Data for processing below:
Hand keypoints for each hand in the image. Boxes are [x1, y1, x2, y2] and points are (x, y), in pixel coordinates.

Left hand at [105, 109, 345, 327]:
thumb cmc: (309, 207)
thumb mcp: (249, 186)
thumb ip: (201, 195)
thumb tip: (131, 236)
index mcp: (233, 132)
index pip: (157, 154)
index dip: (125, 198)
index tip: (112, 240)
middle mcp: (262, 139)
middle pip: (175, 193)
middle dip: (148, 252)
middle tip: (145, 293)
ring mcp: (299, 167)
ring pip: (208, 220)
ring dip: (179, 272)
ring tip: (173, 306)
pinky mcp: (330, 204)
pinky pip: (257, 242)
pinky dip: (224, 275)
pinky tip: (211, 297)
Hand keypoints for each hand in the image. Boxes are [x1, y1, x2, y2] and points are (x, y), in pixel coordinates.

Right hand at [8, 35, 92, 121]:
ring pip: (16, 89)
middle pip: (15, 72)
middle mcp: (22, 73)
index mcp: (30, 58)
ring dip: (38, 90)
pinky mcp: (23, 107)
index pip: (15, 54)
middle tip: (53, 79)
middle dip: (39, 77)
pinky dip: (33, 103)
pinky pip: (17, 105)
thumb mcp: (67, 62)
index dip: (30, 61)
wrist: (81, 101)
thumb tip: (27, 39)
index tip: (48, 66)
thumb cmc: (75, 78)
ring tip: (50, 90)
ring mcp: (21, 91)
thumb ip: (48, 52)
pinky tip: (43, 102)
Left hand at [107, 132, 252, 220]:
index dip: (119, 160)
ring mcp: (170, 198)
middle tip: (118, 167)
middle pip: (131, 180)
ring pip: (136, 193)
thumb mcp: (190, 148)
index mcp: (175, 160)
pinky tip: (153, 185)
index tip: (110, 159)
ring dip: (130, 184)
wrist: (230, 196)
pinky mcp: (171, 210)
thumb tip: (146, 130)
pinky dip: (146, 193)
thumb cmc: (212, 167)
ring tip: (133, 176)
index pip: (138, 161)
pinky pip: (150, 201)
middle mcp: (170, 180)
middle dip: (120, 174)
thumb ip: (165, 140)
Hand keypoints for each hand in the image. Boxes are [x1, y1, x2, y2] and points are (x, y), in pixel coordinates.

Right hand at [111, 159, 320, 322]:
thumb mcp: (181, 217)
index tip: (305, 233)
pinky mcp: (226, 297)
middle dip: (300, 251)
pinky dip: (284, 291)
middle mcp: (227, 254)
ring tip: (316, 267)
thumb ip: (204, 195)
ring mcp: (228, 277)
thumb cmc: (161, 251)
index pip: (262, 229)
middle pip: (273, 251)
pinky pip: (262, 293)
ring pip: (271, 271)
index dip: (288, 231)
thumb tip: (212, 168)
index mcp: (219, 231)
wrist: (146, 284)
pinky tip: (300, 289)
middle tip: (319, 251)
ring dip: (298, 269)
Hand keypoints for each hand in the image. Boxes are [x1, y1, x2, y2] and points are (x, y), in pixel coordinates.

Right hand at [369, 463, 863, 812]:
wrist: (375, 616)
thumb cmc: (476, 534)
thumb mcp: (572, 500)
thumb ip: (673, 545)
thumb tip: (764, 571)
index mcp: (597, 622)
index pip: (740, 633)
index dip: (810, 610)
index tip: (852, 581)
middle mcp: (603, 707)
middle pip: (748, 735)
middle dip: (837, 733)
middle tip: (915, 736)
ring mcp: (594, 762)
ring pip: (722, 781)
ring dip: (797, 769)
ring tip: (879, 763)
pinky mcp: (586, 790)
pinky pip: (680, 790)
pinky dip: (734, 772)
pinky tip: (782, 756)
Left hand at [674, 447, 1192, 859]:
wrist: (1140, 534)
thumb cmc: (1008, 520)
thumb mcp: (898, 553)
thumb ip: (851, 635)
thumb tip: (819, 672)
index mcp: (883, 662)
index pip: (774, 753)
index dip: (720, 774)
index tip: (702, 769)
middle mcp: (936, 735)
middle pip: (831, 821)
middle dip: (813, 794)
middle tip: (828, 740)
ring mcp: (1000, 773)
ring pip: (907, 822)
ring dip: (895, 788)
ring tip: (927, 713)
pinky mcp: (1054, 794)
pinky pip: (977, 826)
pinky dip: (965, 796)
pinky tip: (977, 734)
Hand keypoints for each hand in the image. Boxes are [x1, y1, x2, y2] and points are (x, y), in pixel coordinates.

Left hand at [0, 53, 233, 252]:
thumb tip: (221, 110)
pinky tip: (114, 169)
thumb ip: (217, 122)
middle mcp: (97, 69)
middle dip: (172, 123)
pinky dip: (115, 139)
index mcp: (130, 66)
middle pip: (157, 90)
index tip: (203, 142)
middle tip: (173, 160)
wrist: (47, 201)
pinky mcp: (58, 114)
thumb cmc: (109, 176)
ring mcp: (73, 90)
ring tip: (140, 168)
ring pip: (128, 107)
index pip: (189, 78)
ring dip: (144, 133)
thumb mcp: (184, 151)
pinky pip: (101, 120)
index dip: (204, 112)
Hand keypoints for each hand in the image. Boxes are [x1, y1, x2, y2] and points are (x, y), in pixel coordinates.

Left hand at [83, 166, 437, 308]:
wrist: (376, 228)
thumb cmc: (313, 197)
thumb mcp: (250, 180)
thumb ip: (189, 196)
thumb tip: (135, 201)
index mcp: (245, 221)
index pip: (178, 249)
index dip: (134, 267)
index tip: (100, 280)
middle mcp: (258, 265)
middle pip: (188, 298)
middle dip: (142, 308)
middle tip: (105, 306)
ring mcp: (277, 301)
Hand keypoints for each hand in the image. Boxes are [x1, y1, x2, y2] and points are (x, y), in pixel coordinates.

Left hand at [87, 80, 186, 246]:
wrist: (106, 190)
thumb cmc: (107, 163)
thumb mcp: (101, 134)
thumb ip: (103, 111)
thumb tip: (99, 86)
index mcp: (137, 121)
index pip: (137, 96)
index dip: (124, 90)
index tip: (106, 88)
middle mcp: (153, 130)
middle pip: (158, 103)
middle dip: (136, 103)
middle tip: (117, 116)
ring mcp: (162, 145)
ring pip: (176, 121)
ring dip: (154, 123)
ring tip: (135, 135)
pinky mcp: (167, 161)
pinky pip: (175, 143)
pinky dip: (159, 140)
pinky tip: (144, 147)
End of Data for processing.
**Exercise brief**
Transcribe the data in full, keeping every character.

**Task response**
Hand keypoints for each hand in the image. Boxes are [x1, y1, x2, y2] and points are (x, y), in pixel coordinates.

Left hand at [105, 109, 345, 327]:
thumb cmc: (309, 207)
thumb mcp: (249, 186)
thumb ip: (201, 195)
thumb tip: (131, 236)
index mcp: (233, 132)
index pip: (157, 154)
index dip: (125, 198)
index tip: (112, 240)
middle mcp: (262, 139)
middle pip: (175, 193)
middle dip: (148, 252)
middle tip: (145, 293)
ring mcp: (299, 167)
ring pip: (208, 220)
ring dip: (179, 272)
ring tip: (173, 306)
pinky mcp: (330, 204)
pinky pip: (257, 242)
pinky dip: (224, 275)
pinky tip: (211, 297)
Hand keypoints for each hand in the image. Boxes are [x1, y1, x2, y2] and points are (x, y), in pixel coordinates.

Right hand at [8, 35, 92, 121]:
ring pip: (16, 89)
middle pip: (15, 72)
middle mcp: (22, 73)
index mcp: (30, 58)
ring dip: (38, 90)
pinky mcp: (23, 107)
index pip: (15, 54)
middle tip: (53, 79)
middle dip: (39, 77)
pinky dip: (33, 103)
pinky pip: (17, 105)
thumb mcp: (67, 62)
index dip: (30, 61)
wrist: (81, 101)
thumb tip: (27, 39)
index tip: (48, 66)
thumb cmc: (75, 78)
ring tip: (50, 90)
ring mcp: (21, 91)
thumb ip: (48, 52)
pinky tip: (43, 102)
Left hand at [107, 132, 252, 220]:
index dip: (119, 160)
ring mcp: (170, 198)
middle tip: (118, 167)
middle pip: (131, 180)
ring pip: (136, 193)
thumb mcp: (190, 148)
index mcp: (175, 160)
pinky tip: (153, 185)
index tip: (110, 159)
ring dip: (130, 184)
wrist: (230, 196)
pinky mcp: (171, 210)
thumb tip: (146, 130)
pinky dip: (146, 193)
thumb cmc: (212, 167)
ring tip: (133, 176)
index pip: (138, 161)
pinky pip: (150, 201)
middle mcp: (170, 180)
middle dip: (120, 174)
thumb ip: (165, 140)
Hand keypoints for each hand in the image. Boxes are [x1, y1, x2, y2] and points are (x, y), in pixel coordinates.

Right hand at [111, 159, 320, 322]:
thumb mcp: (181, 217)
index tip: (305, 233)
pinky mcp: (226, 297)
middle dip: (300, 251)
pinky dip: (284, 291)
middle mcp: (227, 254)
ring tip: (316, 267)
thumb ip: (204, 195)
ring mcp: (228, 277)
thumb cmc: (161, 251)
index pip: (262, 229)
middle pip: (273, 251)
pinky pip: (262, 293)
ring pip: (271, 271)
index dip: (288, 231)
thumb tip: (212, 168)
index mcp: (219, 231)
wrist: (146, 284)
pinky tip: (300, 289)
middle tip: (319, 251)
ring dip: (298, 269)
Hand keypoints for each hand in the image. Boxes are [x1, y1, x2, y2] and points are (x, y), in pixel coordinates.

Right hand at [369, 463, 863, 812]:
wrist: (375, 616)
thumb cmc: (476, 534)
thumb mcp: (572, 500)
thumb ip: (673, 545)
thumb tip: (764, 571)
index mcp: (597, 622)
index pip: (740, 633)
index dip: (810, 610)
index tip: (852, 581)
middle mcp: (603, 707)
middle pip: (748, 735)
middle dip: (837, 733)
middle tip: (915, 736)
ring mcp: (594, 762)
ring pip: (722, 781)
ring dip: (797, 769)
ring tip: (879, 763)
pinky mcp: (586, 790)
pinky pip: (680, 790)
pinky dip: (734, 772)
pinky tip: (782, 756)
Left hand at [674, 447, 1192, 859]:
wrist: (1140, 534)
thumb cmc: (1008, 520)
thumb mcp: (898, 553)
thumb ip: (851, 635)
thumb tip: (819, 672)
index mcp: (883, 662)
index pip: (774, 753)
index dip: (720, 774)
index tip: (702, 769)
middle mcp: (936, 735)
middle pip: (831, 821)
middle dip: (813, 794)
middle tip: (828, 740)
ring mcp: (1000, 773)
ring pip: (907, 822)
ring dip: (895, 788)
ring tip: (927, 713)
pinky mcp: (1054, 794)
pinky pip: (977, 826)
pinky dip: (965, 796)
pinky tip: (977, 734)
Hand keypoints for each hand in the image. Boxes are [x1, y1, x2, y2] and points are (x, y), in pixel coordinates.

Left hand at [0, 53, 233, 252]:
thumb tip: (221, 110)
pinky tip: (114, 169)
thumb ip: (217, 122)
middle mcp: (97, 69)
middle dip: (172, 123)
pinky dip: (115, 139)
index mcp: (130, 66)
middle pip: (157, 90)
index tip: (203, 142)
middle tip: (173, 160)
wrist: (47, 201)
pinky mcp: (58, 114)
thumb cmc: (109, 176)
ring mcp: (73, 90)
ring tip: (140, 168)
ring pip: (128, 107)
index pip: (189, 78)
ring dip: (144, 133)
thumb mcp: (184, 151)
pinky pip: (101, 120)
index dip: (204, 112)
Hand keypoints for each hand in the image. Boxes are [x1, y1, x2, y2] and points are (x, y), in pixel coordinates.

Left hand at [83, 166, 437, 308]:
wrist: (376, 228)
thumb cmc: (313, 197)
thumb mcp: (250, 180)
thumb ip: (189, 196)
thumb tip: (135, 201)
index mcp: (245, 221)
index pip: (178, 249)
index dip: (134, 267)
index tip: (100, 280)
middle mcp: (258, 265)
middle pip: (188, 298)
middle dip: (142, 308)
middle tip: (105, 306)
ring mcp: (277, 301)
Hand keypoints for each hand in the image. Boxes are [x1, y1, x2, y2] and points are (x, y), in pixel coordinates.

Left hand at [87, 80, 186, 246]:
wrist: (106, 190)
thumb cmc: (107, 163)
thumb mcp: (101, 134)
thumb ip: (103, 111)
thumb tip: (99, 86)
index mcp: (137, 121)
index pip: (137, 96)
index dip: (124, 90)
index tip: (106, 88)
middle mcp: (153, 130)
middle pip: (158, 103)
middle dip: (136, 103)
middle tip: (117, 116)
ring mcp: (162, 145)
ring pip: (176, 121)
ring dip: (154, 123)
ring tip: (135, 135)
pinky mcp: (167, 161)
pinky pip: (175, 143)
pinky dip: (159, 140)
pinky tip: (144, 147)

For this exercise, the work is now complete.